Besuch der heiligen Gebirge Friedrich Rückert (1788–1866)
— in: Rückert, Friedrich. Schi-king. Chinesisches Liederbuch, gesammelt von Confucius, dem Deutschen angeeignet von Friedrich Rückert. Altona: J. F. Hammerich, 1833. p. 333f.
Seht der Kaiser steigt von seinem Throne, Seines Reiches Grenzen zu durchziehn. Hat der Himmel diesem seinem Sohne Nicht die höchste Majestät verliehn? Keinen schmückt als ihn Herrlicher die Krone; Wie er naht, wird ohne Widerstand des Unheils Schatten fliehn. Wahrhaft günstig hat der Himmel lassen Erben ihn die ganze Herrschaft Tschiu. Jeder Schimmer muß dem Glanz erblassen, Jeden Sturm beschwichtigt seine Ruh. Winket er, im Nu Wird dich Zittern fassen. Wie er blickt gelassen, Strömen ihm die Geister alle zu. Südlich, östlich, nördlich, westlich liegen Her um's Reich die vier Gebirge Yo. Wo er ist auf ein Gebirg gestiegen, Blüht's empor sich richtend doppelt hoh. Alle Geister, wo Sie in Luft sich wiegen, Sich in Strömen schmiegen, Kommen dort und huldigen ihm so. Auf dem Throne Tschiu der Stern der Milde Glänzt dem weiten Reiche neues Heil. Eingesammelt hat er Speer' und Schilde, Eingethan den Bogen und den Pfeil. Ganz, so spricht er, weil' Ich bei diesem Bilde, Daß dem Reichsgefilde Werde Frieden überall zu Theil.
Opfergesang des Tschēu-Fürsten anstatt des abwesenden Königs Wu Victor von Strauß (1809–1899)
— in: Strauß, Victor von. Schi-king. Das kanonische Liederbuch der Chinesen. Heidelberg: Carl Winter's Universitätsbuchhandlung, 1880. p. 474.
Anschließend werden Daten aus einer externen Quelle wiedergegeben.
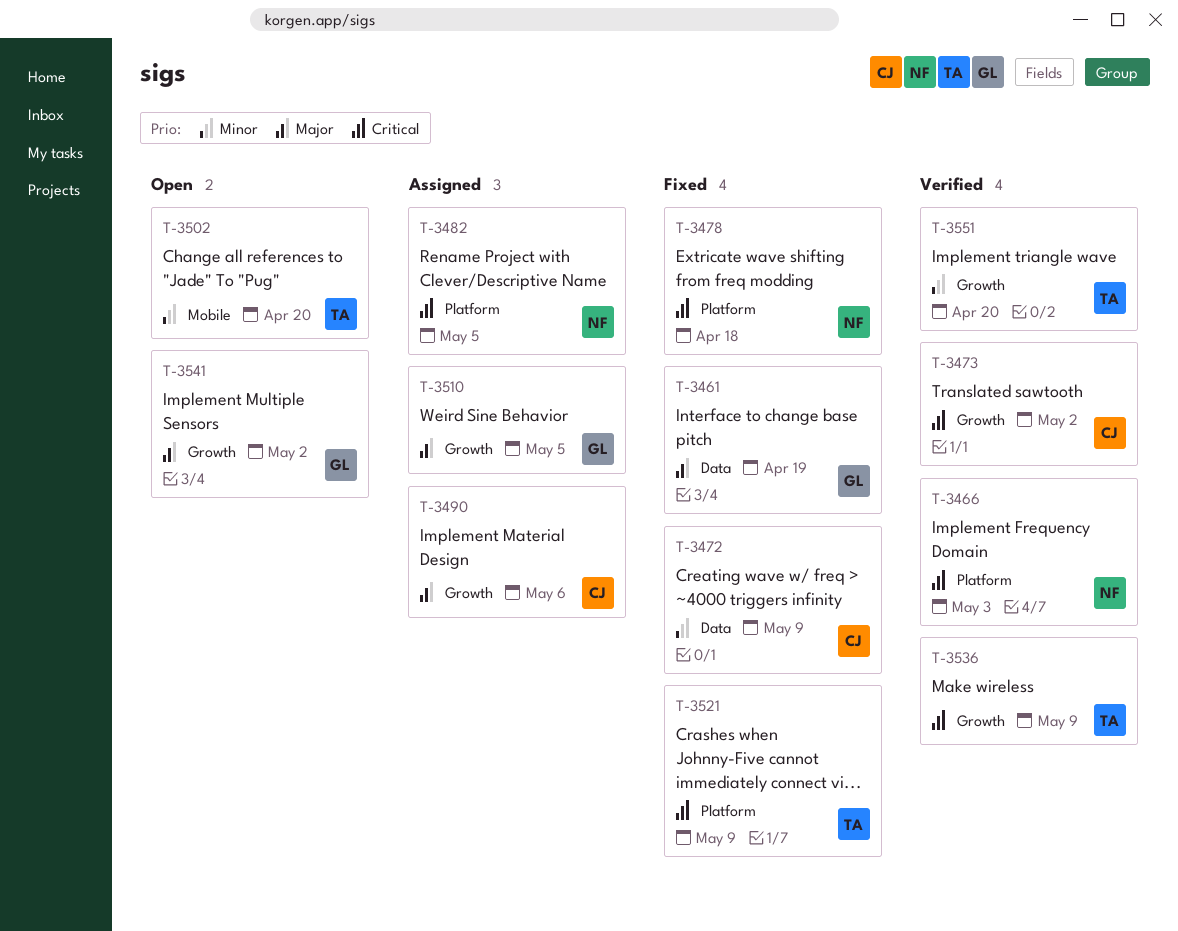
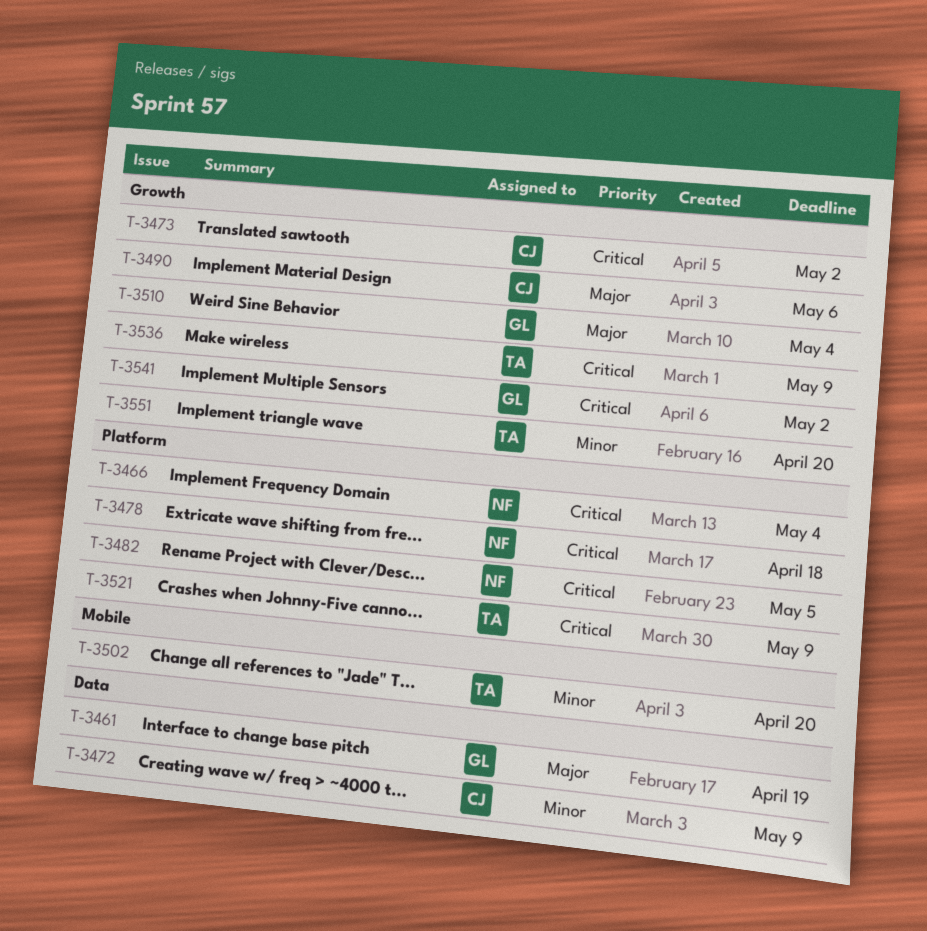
T-3466, due: May 3 -> May 4
T-3510, due: May 5 -> May 4
T-3541, priority: Major -> Critical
Nun da er durch die Lande zieht, Zeig' ihn als seinen Sohn der hohe Himmel! Ja Ehr' und Folg' im Reiche wurde Tschēu. Denn kaum, daß er sich regen mag, Ist keiner, der nicht bangend zittre. Er zog und sänftigt' alle Geister, Auch die der Ström' und Hochgebirge. Ja er ist König und ist Herr! Voll Glanz und Herrlichkeit ist Tschēu, Und Folg' ist in des Fürsten Würden. Zu Ruhe bracht' er Schild und Speer, Und Pfeil und Bogen schloß er ein. Ich will die höchste Tugend suchen In diesem Hia-Reich auszubreiten. Der König, traun, bewahret sie.